By now we'd run out of money, due to having to pay cash for our fancy hotel last night. Instead of the $156/night, we were given the local $50 rate as long as Somasiri officially paid as our "travel agent." Which meant cash. So we stopped in a bigger town for the first of several unsuccessful attempts to use my international debit card. Somasiri also couldn't access his account, so our super-driver Nishantha managed to withdraw enough to bankroll us the final 80 km, which included:

The Cashew Capital of Sri Lanka - a place where about 50 small stands and shops line both sides of the road selling roasted cashews - plain, salted and spicy. Ironicaly, this isn't even a cashew-growing region - they're brought in from the north - but since Somasiri was a boy they've even learned in school that this is the place to buy cashews. Yes Sarah, at $15/kg, there are some coming home.

Another 10 km brought us to the pineapple-growing and selling region, with prices ranging from 10 cents for a fist-sized pineapple to $1.20 for a feed-the-family variety. Across the street we bought three humungous avocado for 75 cents. I'll take these stands over a McDonald's drive-through for any road trip.

I finally found single razor blades at a little shop, but caused confusion by trying to buy a whole package. They only sell them individually - most people buy just enough razors, soap, salt, etc to get them through the next shave or meal or wash. Buying in bulk is either a luxury they can't afford or just a consumption pattern they haven't adopted. So we had to open the little box and count them out (5, if you're curious), then multiply the unit price. Nearby, Nishantha also found a place for me to buy a "Rice-Hopper" press so I can make my own little rice-pasta pucks like I've been enjoying each breakfast time.

The final - or perhaps first - reason for the long trip is the road. Not the condition - Sri Lankan roads are incredibly well-maintained, smooth, painted. But this second-busiest highway in the country is still 2-lane with a 2-foot shoulder on each side. Shared by (in reverse pecking order) sleeping dogs, pedestrians, 3-wheeled rickshaws, local busses, trucks, express busses, cars, and fancy SUV's like ours. A good average speed for a skilled SUV driver is 40 km/hour. There's never an open road to hit the 70/km speed limit; instead, an endless parade of slower vehicles to successively pass. Passing is accomplished when the traffic coming the other way is single-or double-file only, and not any big fat busses. Then we pull out into right over the centre-line, the vehicle we're passing pulls over a bit, the oncoming traffic all squeezes over, and we go straight down the middle, usually cutting back in just before an oncoming vehicle also pulls in from his own passing. Just like I observed in Chennai, everybody does their part, acknowledges their place in the pecking order and exactly what they have to do to allow this system of continual near-accidents to flow smoothly.

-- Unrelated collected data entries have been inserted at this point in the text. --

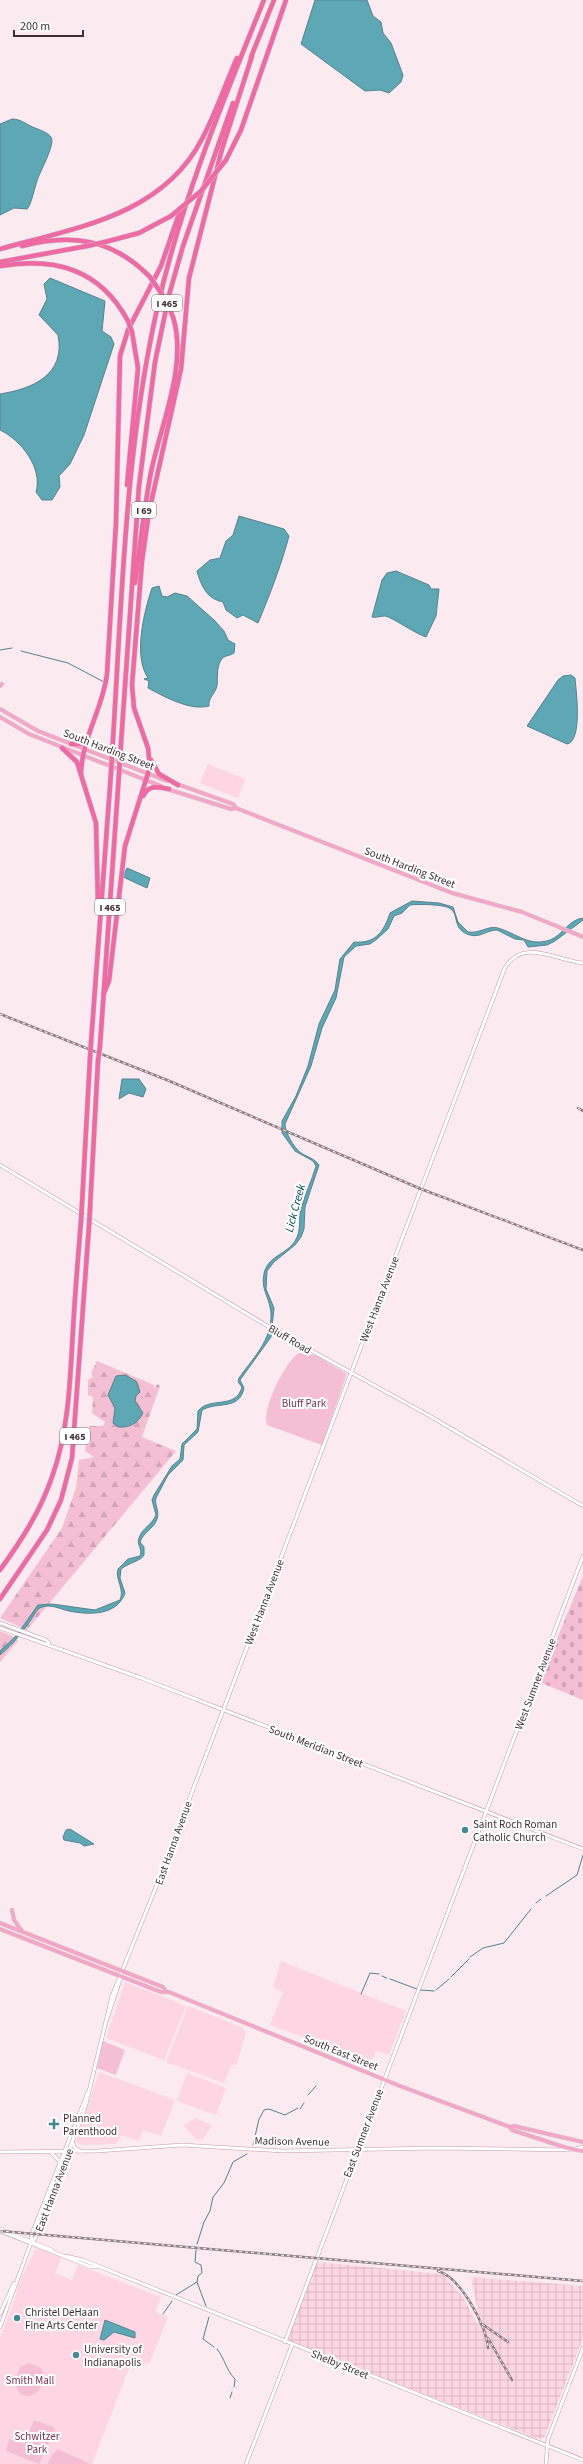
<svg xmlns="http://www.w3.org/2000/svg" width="583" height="2464" font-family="'Source Sans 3',sans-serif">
  <defs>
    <pattern id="industrial-grid" width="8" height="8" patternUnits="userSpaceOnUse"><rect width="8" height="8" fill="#fdd5e3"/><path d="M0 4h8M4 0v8" fill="none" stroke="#dab7c3"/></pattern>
    <pattern id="forest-firs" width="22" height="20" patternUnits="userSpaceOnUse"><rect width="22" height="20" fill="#f4bfd2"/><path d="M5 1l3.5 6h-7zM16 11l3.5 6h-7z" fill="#d2a4b5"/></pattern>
    <pattern id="cemetery-stones" width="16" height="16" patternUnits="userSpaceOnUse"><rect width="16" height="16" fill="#f4bfd2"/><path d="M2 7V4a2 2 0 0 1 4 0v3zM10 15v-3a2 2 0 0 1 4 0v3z" fill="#d2a4b5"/></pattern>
  </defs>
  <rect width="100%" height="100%" fill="#fbeaef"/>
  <g fill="#fdd5e3">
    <path d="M208,764l37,15 -7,19 -38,-15z"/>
    <path d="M281,1961l125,50 -17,44 -13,-4 -3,7 -8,6 -19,-11 -76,-28 13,-33 -10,-4z"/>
    <path d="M125,1982l61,24 -22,54 -58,-22z"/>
    <path d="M188,2006l54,21 4,6 -10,32 -4,-1 -8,19 -58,-21z"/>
    <path d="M99,2072l76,28 -14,36 -18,-6 -4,11 -18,-6 -4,9 -35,1 -6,-3z"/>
    <path d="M187,2073l39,15 -10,27 -39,-14z"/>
    <path d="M196,2118l16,8 -10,14 -7,-1 -11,-14z"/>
    <path d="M36,2248l25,10 -6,15 17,7 6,-15 83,32 -6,15 13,5 -19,47 -13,-4 -5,3 -39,101h-92v-127l15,-38 3,-14z"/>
  </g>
  <path fill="url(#industrial-grid)" d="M317,2262l126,12 20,23 14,27 5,-4 -4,-7 -7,-36 112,9v52l-39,100 -5,1 -250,-98 -2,-2z"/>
  <g fill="url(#forest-firs)">
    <path d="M97,1361l57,24v4l3,-5 3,2 -18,51 34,14 -149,179 -27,-12 62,-90 14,-40 3,-28 15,-3 -9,-6 4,-25h14l2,-4 -13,-9 1,-16 -5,-2v-15l5,-3 -2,-4z"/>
    <path d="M0,1631l14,6 4,4 -18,21z"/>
  </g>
  <path fill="url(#cemetery-stones)" d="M583,1576v124l-44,-18z"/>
  <g fill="#f4bfd2">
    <path d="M299,1353l16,2 32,19 -25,71 -55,-20c-6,-15 18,-64 32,-72z"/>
    <path d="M103,2041l22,9 -9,25 -19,-7z"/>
    <path d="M29,2363l12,5c11,20 -18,42 -26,16l5,-17z"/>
    <path d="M34,2420l19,7 2,3 -16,34 -33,-13 3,-12 15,5z"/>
    <path d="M58,2449l32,15h-42l4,-9z"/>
  </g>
  <g fill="#5ea7b5" stroke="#55838f">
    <path d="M315,0h52l6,16 8,6 2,11 8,10 12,32 -2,7 -12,11 -9,-3 -15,1 -64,-47z"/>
    <path d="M12,119c9,0 15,6 23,9 5,2 12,4 16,9 5,7 -12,36 -14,44 -2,5 -6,25 -10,28l-13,-1 -14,7v-91z"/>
    <path d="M50,278l55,23 -3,30 9,6 3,7 -30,91 -14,29 -11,12 1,11 -8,13h-10l-6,-8c7,-24 -15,-52 -36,-62v-36c32,-5 66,-19 58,-59l-19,-20 8,-16 -3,-15z"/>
    <path d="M239,516l45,13 5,7c-8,30 -19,58 -31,87l-15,-8 -6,3 -11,-8 -3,-8c-16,-3 -22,-16 -26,-31l13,-11 10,-2 6,-17 7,-6z"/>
    <path d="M396,571l33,14 2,4h8l-3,27 -10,21c-12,-4 -34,-20 -41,-21 -5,0 -9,2 -13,1l10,-37 5,-7z"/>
    <path d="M159,586l3,10 5,1 8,-4 12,3 27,24 10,11 4,9 7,4 -1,9c-4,3 -10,2 -13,7 -5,9 -3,17 -4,26 -2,8 -9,12 -8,20 -19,5 -44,-9 -61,-18l1,-7 -5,-2 4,-1c-15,-22 -4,-66 4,-90z"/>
    <path d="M571,675l4,3c1,12 8,63 -8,66l-40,-18 31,-46 5,-4z"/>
    <path d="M127,868l23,10 -3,10 -24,-11z"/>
    <path d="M412,901l27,2 14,4 5,15 10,10c11,2 21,-7 30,-4 20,6 31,19 52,12 13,-5 18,-20 33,-22v2l-28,21 -8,4 -19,2 -4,-7 -9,-1 -18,-9c-10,0 -17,8 -27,5 -18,-5 -11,-20 -19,-26 -6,-5 -33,-5 -41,-4l-8,8 -8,3 -6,13 -11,10 -7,5 -14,2 -12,11 -8,41 -14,30 -11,38 -26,58c0,8 9,24 16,29 6,4 13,5 18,12l-14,42 -1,22 -3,8 -6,8 -21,17 -7,9 -1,18 8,19 -3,29 -31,43 4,8c-5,23 -26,13 -42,22l-4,22 -14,13 -1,15 -15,15 -12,23c-2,7 4,13 1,21 -4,11 -13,12 -17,23l4,5v8c-3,6 -16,8 -23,14l-1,9 5,15c-8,23 -36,22 -56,18 -9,-2 -18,-7 -27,-4 -6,2 -7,7 -10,11 -9,14 -19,26 -32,37v-4l16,-15 22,-31 14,-1 43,6 25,-10c5,-11 -5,-20 -2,-31l10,-10 12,-3c3,-8 -4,-11 -1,-18 3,-10 13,-13 17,-23l-4,-15 2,-5 18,-29 8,-7 2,-15 15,-15 1,-18c12,-15 38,-1 44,-24l-4,-5 1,-4c14,-20 33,-38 32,-64 -1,-18 -12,-25 -6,-44 5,-14 23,-17 30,-29 7,-11 3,-21 6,-32 4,-15 11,-29 15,-43l-3,-5 -18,-10 -13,-18v-12l14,-25 12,-30 11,-42 16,-34 5,-31 14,-17c22,2 30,-11 36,-29z"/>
    <path d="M122,1079h17l7,10 -3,8 -14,-4 -10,6z"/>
    <path d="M125,1375l11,6 4,11 -4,4 -1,5 8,12c-5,10 -13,15 -25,14l-5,-4 2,-15 -7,-13 8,-19z"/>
    <path d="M70,1829l24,15 -10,2 -4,-3 -16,-3 -1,-3 3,-7z"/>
    <path d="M105,2320l30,12v6l-21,-6 -10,8 -4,-1z"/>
  </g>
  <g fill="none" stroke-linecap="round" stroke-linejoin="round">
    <g stroke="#55838f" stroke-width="1">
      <path d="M0,650l12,-2"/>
      <path d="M21,651l47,12 36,19"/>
      <path d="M546,1896l31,-21 6,-20"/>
      <path d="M536,1903l5,-4"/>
      <path d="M470,1957l13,-9 21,-5 27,-34"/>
      <path d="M382,1976l5,2"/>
      <path d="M451,1977l18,-18"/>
      <path d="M390,1979l27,10"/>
      <path d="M420,1990l14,1"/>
      <path d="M436,1990l13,-11"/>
      <path d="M361,1994l9,-21 9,1"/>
      <path d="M308,2095l8,-9"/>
      <path d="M300,2109l4,-6"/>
      <path d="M253,2145l6,-26 5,-9 5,-1 16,6 13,-7"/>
      <path d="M197,2244l7,-22 6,-11 3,-14 11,-14 9,-21 14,-8"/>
      <path d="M196,2250l-1,12 6,3 1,8 -4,3 -1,6 9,24"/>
      <path d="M176,2295l21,-13"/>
      <path d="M163,2314l9,-13"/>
      <path d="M209,2317l-6,22 11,8"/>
      <path d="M217,2349c8,10 9,21 18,30l-1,8"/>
      <path d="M230,2398l2,-6"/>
    </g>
    <defs>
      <g id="tertiary">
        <path d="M285,2342l298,-786"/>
        <path d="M246,2464l46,-119"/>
      </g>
      <g id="secondary">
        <path d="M0,1165l274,165 154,85 155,91"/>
        <path d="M0,1623l46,17 3,3"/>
        <path d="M0,1628l141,50 442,171"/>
        <path d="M107,2019l14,-42"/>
        <path d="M73,2143l1,4 6,4"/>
        <path d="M575,2149l8,-2"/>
        <path d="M0,2152l97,-1 85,-6 101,6 153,-3 133,2"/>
        <path d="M51,2152l8,9"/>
        <path d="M0,2229l52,21"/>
        <path d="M0,2231l91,36h6"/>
        <path d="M32,2240l3,-1 4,-10 46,-121 27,-112 44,-109 348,-917c17,-34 53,-9 79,-7"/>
        <path d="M66,2256l17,4 500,200"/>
        <path d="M0,2314l14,-31"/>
        <path d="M0,2327l32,-87 -1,-4 57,-144"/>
        <path d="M546,2464l2,-25 35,-91"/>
      </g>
      <g id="primary">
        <path d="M0,686l2,-2"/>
        <path d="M0,709l38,22 129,50"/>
        <path d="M0,717l29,17 132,52"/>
        <path d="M177,784l56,20 3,4 216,85 70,19 61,25"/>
        <path d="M167,789l64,20 5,-1"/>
        <path d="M12,1910l2,10 8,11"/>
        <path d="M0,1923l163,64 3,4"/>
        <path d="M0,1929l161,63h8l231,94 110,41 2,3 55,18 16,3"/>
        <path d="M510,2127l4,-1 69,16"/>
      </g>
      <g id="motorway">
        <path d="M251,57l23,-57"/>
        <path d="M226,160l15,-30 45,-130"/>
        <path d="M105,242l34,-9 32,-17"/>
        <path d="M22,246c50,-13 91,-7 128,31"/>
        <path d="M0,249c75,-21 162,-33 202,-110 14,-26 23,-54 35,-81"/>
        <path d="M0,262l87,-16"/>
        <path d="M0,266c55,-9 100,3 128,55"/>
        <path d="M127,485l11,-117 -6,-36"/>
        <path d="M135,583c5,-37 9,-74 16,-111 10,-48 37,-107 22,-155"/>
        <path d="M71,744h10l6,-6"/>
        <path d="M62,748l15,14 19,61 2,82"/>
        <path d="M112,755c10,-151 12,-302 46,-450 24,-106 65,-204 106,-305"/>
        <path d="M120,758l19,-272 16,-124 14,-67 14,-49 50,-143"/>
        <path d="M151,760l8,14 19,11"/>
        <path d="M81,773c1,-35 22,-65 26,-99l9,-151 4,-167 8,-26 33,-64 20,-58"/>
        <path d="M143,796c6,-12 15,-9 26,-7"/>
        <path d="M104,993l5,-12 16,-135 25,-79 -2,-19 -14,-40 -2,-23 10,-124 7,-49 32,-143 8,-91 33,-129 30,-93"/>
        <path d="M91,1043l20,-270"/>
        <path d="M100,1046l19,-272"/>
        <path d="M82,1204l8,-146"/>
        <path d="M90,1209l8,-148"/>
        <path d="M0,1570c21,-29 40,-58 52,-93 17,-47 18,-97 21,-147 2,-36 5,-73 8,-109"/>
        <path d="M0,1599l47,-69 14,-30 11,-42 17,-232"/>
      </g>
    </defs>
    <use href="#tertiary" stroke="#c29ba9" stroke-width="4"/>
    <use href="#secondary" stroke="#c29ba9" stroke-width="4"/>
    <use href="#primary" stroke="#d1cdcf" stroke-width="4.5"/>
    <use href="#motorway" stroke="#d1cdcf" stroke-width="5.5"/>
    <use href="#tertiary" stroke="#fff" stroke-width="3"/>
    <use href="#secondary" stroke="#fff" stroke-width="3"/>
    <use href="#primary" stroke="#f4a6c8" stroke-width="3.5"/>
    <use href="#motorway" stroke="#ed6aa4" stroke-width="4.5"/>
    <defs>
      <g id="rail">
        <path d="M0,1014l167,66 254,109 162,61"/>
        <path d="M578,1108l5,3"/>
        <path d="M0,2231l583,50"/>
        <path d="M438,2271c22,6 49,55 50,77"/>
        <path d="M482,2324l26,18"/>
        <path d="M488,2338l24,42"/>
      </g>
    </defs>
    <use href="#rail" stroke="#8c7b81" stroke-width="2.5"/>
    <use href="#rail" stroke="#fff" stroke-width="1" stroke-dasharray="3" stroke-linecap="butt"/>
    <defs>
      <g id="motorway-bridge">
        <path d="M171,216l30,-25 25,-31"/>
        <path d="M87,246l18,-4"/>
        <path d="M150,277l16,23 7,17"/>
        <path d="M128,321l4,11"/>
        <path d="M111,773l1,-18"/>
        <path d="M119,774l1,-16"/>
        <path d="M90,1058l1,-15"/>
        <path d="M98,1061l2,-15"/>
        <path d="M81,1221l1,-17"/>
        <path d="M89,1226l1,-17"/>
      </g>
    </defs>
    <use href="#motorway-bridge" stroke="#d1cdcf" stroke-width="5.5" stroke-linecap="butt"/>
    <use href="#motorway-bridge" stroke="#ed6aa4" stroke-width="4.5"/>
  </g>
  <g fill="#448896" stroke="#fff" stroke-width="1.5">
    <circle cx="465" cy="1830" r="4"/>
    <path d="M52 2118h4v4h4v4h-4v4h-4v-4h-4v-4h4z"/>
    <circle cx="17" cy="2318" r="4"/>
    <circle cx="76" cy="2355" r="4"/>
  </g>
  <g text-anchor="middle" stroke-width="4" stroke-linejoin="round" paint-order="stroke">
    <g fill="#fff" stroke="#796d72" stroke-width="1">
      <rect x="152" y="295" width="30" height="16" rx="3"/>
      <rect x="132" y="502" width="24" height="16" rx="3"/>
      <rect x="95" y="899" width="30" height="16" rx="3"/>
      <rect x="60" y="1428" width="30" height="16" rx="3"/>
    </g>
    <g font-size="10" font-weight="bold" fill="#3f2f35">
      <text x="167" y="307">I 465</text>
      <text x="144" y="514">I 69</text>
      <text x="110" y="911">I 465</text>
      <text x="75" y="1440">I 465</text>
    </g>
    <g font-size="11" fill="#3f2f35" stroke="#fff">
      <text transform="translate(109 749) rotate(21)" y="4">South Harding Street</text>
      <text transform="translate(410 867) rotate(21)" y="4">South Harding Street</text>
      <text transform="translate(379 1299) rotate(-69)" y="4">West Hanna Avenue</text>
      <text transform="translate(290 1339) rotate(30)" y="4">Bluff Road</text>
      <text transform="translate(264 1602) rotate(-69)" y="4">West Hanna Avenue</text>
      <text transform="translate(535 1684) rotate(-69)" y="4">West Sumner Avenue</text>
      <text transform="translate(316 1746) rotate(21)" y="4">South Meridian Street</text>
      <text transform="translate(173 1843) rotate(-70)" y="4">East Hanna Avenue</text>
      <text transform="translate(341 2052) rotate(22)" y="4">South East Street</text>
      <text transform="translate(363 2133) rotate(-69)" y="4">East Sumner Avenue</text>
      <text transform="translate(292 2141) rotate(1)" y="4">Madison Avenue</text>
      <text transform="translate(54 2190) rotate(-69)" y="4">East Hanna Avenue</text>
      <text transform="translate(340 2364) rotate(22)" y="4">Shelby Street</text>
    </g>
    <g font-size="11" fill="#793251" stroke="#fff">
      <text x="304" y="1407">Bluff Park</text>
      <text x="30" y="2384">Smith Mall</text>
      <text x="37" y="2440">Schwitzer<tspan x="37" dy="13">Park</tspan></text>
    </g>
    <g font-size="11" fill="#3f2f35" stroke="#fff" text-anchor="start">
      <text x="473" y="1828">Saint Roch Roman<tspan x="473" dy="13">Catholic Church</tspan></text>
      <text x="63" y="2122">Planned<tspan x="63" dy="13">Parenthood</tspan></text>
      <text x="25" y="2316">Christel DeHaan<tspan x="25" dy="13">Fine Arts Center</tspan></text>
      <text x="84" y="2353">University of<tspan x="84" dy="13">Indianapolis</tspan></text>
    </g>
    <g font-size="12" font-style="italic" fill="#014752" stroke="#fff">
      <text transform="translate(295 1208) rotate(-75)" y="4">Lick Creek</text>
    </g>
  </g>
  <path d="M14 30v6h69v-6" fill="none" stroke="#3f2f35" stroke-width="2"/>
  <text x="20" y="30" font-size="12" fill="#3f2f35" stroke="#ffffff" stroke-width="3" paint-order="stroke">200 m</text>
</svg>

Not to be outdone by the rural highway's adventures and attractions, Colombo showed its true big-city colours by throwing Rush Hour in our path. The first afternoon rush hour starts at 1:00, when every child in the city (it seems) is picked up by his/her parent who wait in their cars 3-abreast, blocking as much of the streets as possible. Just as this eases up, the usual end-of-work rush hour kicks in. So our pain-staking 40 km/hour now seems like a luxury as we sit and crawl our way to a few more unyielding bank machines then finally back to the welcome arms of our beautiful guest house.

So, that's the report on traffic, shopping, history, religion and much more that one can learn about Sri Lanka on a simple 115 km drive from the Buddhist capital in the hills to the modern capital metropolis by the sea.